_EXERCISE_: Print a faithful copy of the data below, word for word, with the pictures left out.

_INFORMATION PROVIDED_:

┏━━

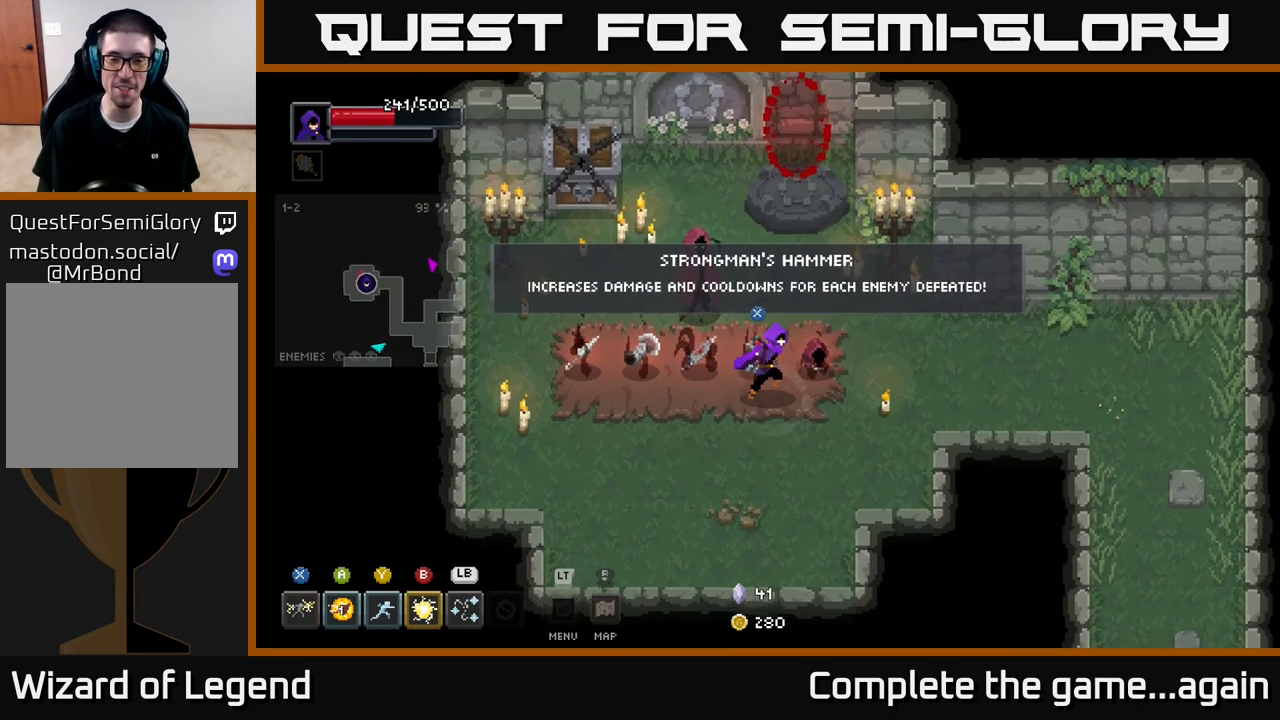
{"buttons": [], "left_stick": "center", "right_stick": "center", "events": [[233, "left_stick", "up-left"], [333, "left_stick", "center"]]}
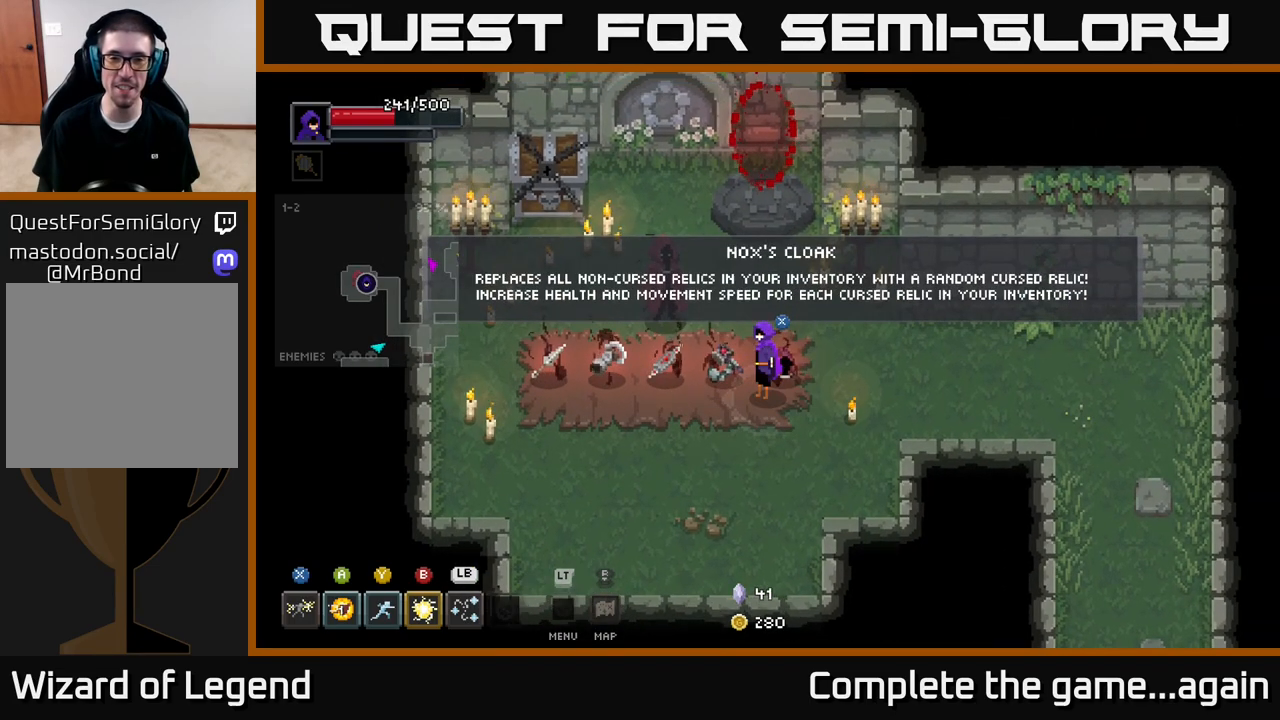
{"buttons": [], "left_stick": "center", "right_stick": "center", "events": []}
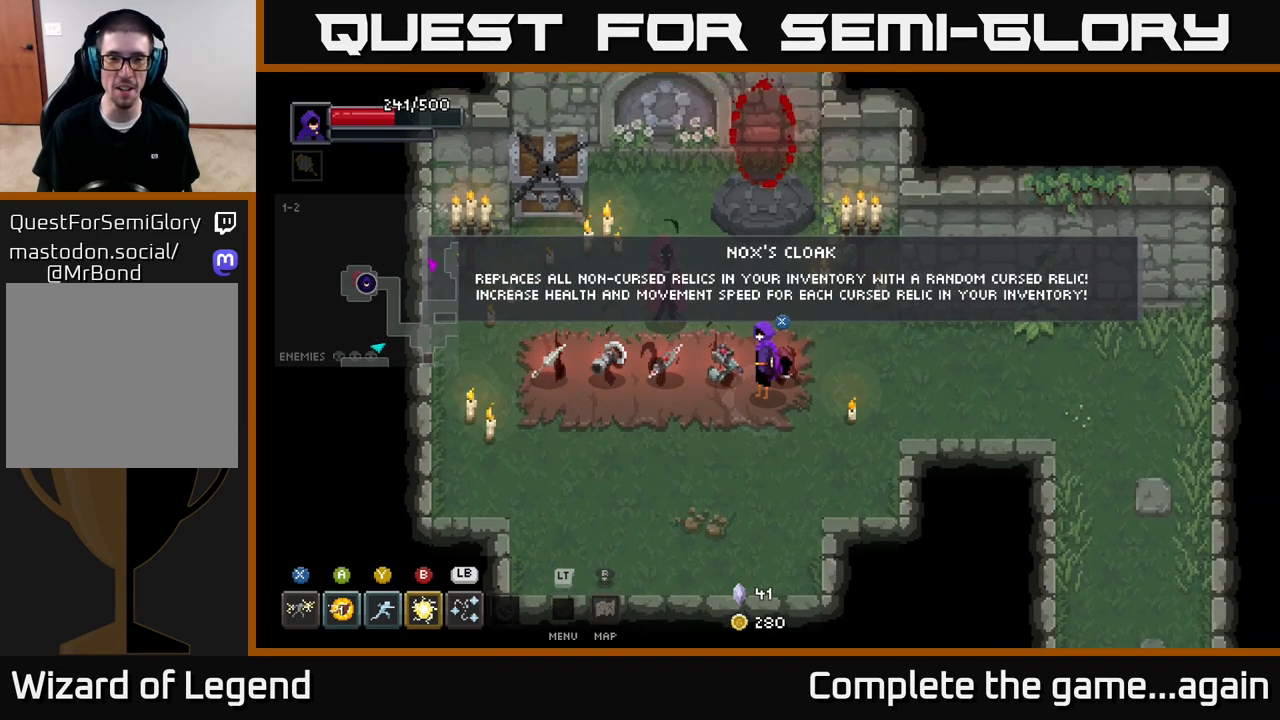
{"buttons": [], "left_stick": "center", "right_stick": "center", "events": []}
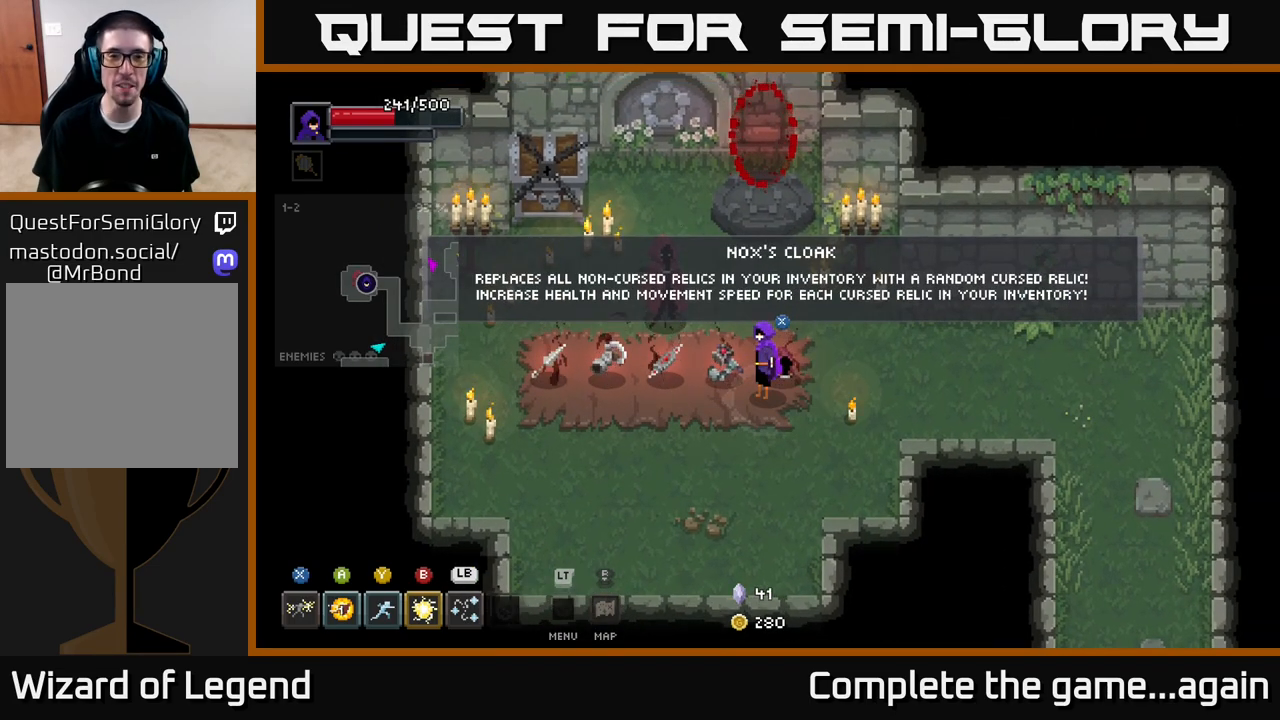
{"buttons": [], "left_stick": "center", "right_stick": "center", "events": []}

┗━━

_RESPONSE TO THE EXERCISE_:
{"buttons": [], "left_stick": "center", "right_stick": "center", "events": [[233, "left_stick", "up-left"], [333, "left_stick", "center"]]}
{"buttons": [], "left_stick": "center", "right_stick": "center", "events": []}
{"buttons": [], "left_stick": "center", "right_stick": "center", "events": []}
{"buttons": [], "left_stick": "center", "right_stick": "center", "events": []}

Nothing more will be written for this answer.